• Brano estratto:
────────────────
Renzi: “Ho giurato sulla Costituzione, non sul Vangelo”

Un’affermazione coraggiosa ma che potrebbe costare cara a Matteo Renzi all’indomani dell’approvazione della legge sulle Unioni civili

È accaduto a Porta a Porta. Il premier ha difeso con forza la legge, andando anche oltre. “L’atteggiamento negativo di parte della gerarchia e di parte del mondo cattolico era ovviamente atteso. Io sono cattolico ma faccio politica da laico: ho giurato sulla Costituzione e non sul Vangelo. Ma ho rispetto di tutti e conoscendo il mio mondo sapevo che le polemiche ci sarebbero state. È assolutamente rispettabile che ci sia chi non è d’accordo”, ha detto il presidente del consiglio a Porta a Porta.

Si discuteva senza concludere nulla

“Ogni volta sui diritti delle coppie dello stesso sesso si è fatta una legge che diventava un bellissimo oggetto di discussione elettorale ma non materia parlamentare – ha sottolineato Renzi -. E invece adesso finalmente le cose si fanno. La legge è equilibrata, di compromesso, non tutti possono esultare. È una festa per tutti? No – ha aggiunto il premier – perché molti dicono non ci sono pieni diritti, altri dicono che è stato fatto troppo. Però adesso è realtà, prima si chiacchierava e basta”.
────────────────
• Estratti dei dati:
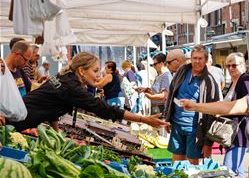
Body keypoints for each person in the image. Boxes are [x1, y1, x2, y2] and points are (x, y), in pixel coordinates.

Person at [5, 52, 169, 131]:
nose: (99, 74)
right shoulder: (71, 87)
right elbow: (104, 109)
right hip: (11, 122)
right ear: (82, 71)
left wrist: (57, 134)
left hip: (16, 119)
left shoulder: (65, 78)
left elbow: (51, 106)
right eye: (95, 70)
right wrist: (143, 119)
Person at [164, 44, 221, 165]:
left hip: (195, 130)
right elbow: (172, 93)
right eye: (194, 58)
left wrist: (208, 143)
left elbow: (213, 112)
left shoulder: (209, 81)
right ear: (190, 58)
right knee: (176, 163)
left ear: (205, 60)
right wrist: (167, 118)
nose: (197, 61)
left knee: (191, 166)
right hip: (177, 124)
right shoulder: (182, 71)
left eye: (200, 58)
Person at [221, 52, 249, 177]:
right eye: (228, 66)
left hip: (239, 132)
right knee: (235, 170)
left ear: (242, 66)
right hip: (231, 134)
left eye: (234, 65)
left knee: (229, 171)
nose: (230, 68)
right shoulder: (233, 82)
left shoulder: (245, 79)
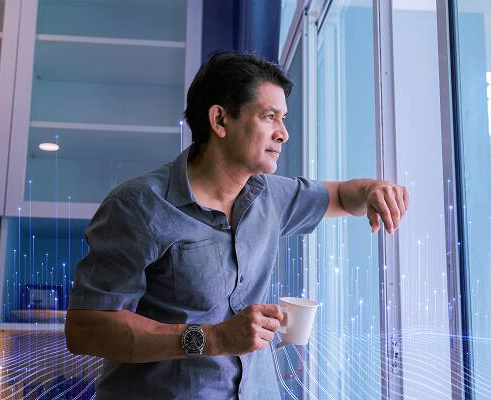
────────────────
Nel brano su Renzi e la legge sulle unioni civili, su che cosa il premier dichiara di aver giurato?

Sulla Costituzione, non sul Vangelo.